Segment Start: Supplied data

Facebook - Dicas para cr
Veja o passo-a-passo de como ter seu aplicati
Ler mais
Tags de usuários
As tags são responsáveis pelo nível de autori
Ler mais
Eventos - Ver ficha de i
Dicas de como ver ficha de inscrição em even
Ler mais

Segment End: Supplied data

Your assignment: Transcribe every line of the material above word for word, keeping the original order and line breaks.

Exercise answer:
Facebook - Dicas para cr
Veja o passo-a-passo de como ter seu aplicati
Ler mais
Tags de usuários
As tags são responsáveis pelo nível de autori
Ler mais
Eventos - Ver ficha de i
Dicas de como ver ficha de inscrição em even
Ler mais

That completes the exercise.